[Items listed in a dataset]
+++

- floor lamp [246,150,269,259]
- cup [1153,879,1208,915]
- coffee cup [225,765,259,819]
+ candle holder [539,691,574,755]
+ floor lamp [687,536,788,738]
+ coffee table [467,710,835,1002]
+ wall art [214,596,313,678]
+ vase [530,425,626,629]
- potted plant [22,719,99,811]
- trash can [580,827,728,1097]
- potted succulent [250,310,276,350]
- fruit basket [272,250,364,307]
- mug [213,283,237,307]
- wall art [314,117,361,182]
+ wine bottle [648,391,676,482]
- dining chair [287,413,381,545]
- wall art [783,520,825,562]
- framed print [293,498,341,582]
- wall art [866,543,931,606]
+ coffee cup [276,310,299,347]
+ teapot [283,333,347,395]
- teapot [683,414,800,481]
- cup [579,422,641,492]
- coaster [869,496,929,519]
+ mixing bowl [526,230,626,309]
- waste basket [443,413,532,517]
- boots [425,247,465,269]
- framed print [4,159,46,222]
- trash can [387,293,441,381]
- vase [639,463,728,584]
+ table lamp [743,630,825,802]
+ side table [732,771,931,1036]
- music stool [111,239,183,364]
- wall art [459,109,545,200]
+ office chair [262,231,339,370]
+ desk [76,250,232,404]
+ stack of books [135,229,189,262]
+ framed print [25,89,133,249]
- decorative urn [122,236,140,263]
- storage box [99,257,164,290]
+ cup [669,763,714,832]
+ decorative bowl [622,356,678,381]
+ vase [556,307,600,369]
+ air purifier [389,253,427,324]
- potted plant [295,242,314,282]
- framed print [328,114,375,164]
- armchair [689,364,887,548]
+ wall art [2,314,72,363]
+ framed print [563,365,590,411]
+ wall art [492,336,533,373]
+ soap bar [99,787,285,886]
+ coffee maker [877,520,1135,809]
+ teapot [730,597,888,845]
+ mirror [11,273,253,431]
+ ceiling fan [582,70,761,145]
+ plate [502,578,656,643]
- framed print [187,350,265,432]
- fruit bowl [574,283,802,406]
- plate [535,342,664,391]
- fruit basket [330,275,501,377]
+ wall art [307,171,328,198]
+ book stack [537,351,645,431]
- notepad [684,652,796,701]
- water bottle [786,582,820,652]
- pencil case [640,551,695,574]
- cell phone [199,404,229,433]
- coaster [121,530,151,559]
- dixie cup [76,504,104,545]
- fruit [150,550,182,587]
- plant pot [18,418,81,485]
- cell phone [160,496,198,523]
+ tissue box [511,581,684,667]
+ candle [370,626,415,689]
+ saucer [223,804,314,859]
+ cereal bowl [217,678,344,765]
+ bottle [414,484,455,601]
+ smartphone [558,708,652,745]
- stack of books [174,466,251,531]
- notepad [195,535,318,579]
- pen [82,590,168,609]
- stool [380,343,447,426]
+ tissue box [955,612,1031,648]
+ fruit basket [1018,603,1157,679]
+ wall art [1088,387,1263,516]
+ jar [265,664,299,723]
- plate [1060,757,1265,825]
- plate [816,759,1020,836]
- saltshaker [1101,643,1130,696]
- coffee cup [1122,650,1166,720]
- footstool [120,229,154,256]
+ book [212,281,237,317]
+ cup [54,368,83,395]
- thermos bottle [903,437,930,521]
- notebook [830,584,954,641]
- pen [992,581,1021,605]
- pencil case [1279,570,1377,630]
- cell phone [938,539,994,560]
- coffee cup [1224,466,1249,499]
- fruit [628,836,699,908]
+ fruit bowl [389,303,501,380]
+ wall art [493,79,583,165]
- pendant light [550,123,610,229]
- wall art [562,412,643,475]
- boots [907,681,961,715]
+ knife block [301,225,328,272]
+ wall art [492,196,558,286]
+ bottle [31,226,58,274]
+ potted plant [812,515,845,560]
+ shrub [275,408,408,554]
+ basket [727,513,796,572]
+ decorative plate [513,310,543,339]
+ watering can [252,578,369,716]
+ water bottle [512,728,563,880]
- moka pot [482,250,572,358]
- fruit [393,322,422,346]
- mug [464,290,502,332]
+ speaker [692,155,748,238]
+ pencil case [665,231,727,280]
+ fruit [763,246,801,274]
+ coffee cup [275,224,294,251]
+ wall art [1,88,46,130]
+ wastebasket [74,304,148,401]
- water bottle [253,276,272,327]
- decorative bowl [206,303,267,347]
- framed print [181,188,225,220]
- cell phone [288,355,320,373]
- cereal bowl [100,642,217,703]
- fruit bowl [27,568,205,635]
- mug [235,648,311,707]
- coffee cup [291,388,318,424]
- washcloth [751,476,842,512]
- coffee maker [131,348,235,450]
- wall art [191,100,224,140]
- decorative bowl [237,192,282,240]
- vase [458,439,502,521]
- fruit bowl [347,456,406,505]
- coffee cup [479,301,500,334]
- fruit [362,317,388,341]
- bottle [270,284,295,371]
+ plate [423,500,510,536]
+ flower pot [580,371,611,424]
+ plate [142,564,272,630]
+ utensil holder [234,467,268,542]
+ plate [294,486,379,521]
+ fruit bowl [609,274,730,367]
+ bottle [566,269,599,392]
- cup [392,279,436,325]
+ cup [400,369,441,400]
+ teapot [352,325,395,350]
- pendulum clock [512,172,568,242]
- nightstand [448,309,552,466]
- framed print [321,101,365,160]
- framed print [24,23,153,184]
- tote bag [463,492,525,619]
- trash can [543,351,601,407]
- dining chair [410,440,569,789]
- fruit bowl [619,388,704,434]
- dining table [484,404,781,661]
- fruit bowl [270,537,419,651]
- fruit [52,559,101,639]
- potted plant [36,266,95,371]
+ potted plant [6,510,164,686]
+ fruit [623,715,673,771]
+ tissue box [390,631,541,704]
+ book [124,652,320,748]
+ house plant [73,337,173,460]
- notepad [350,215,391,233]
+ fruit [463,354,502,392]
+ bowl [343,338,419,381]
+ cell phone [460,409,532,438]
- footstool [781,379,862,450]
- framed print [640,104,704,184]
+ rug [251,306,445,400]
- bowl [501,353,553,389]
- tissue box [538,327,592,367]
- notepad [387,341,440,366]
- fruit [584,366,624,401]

+++

## YOUR INSTRUCTIONS:
The expected output is the lines from the one with "- footstool [781,379,862,450]" through the end of the data, exactly as written and nothing more.

## ANSWER FOR THE TASK:
- footstool [781,379,862,450]
- framed print [640,104,704,184]
+ rug [251,306,445,400]
- bowl [501,353,553,389]
- tissue box [538,327,592,367]
- notepad [387,341,440,366]
- fruit [584,366,624,401]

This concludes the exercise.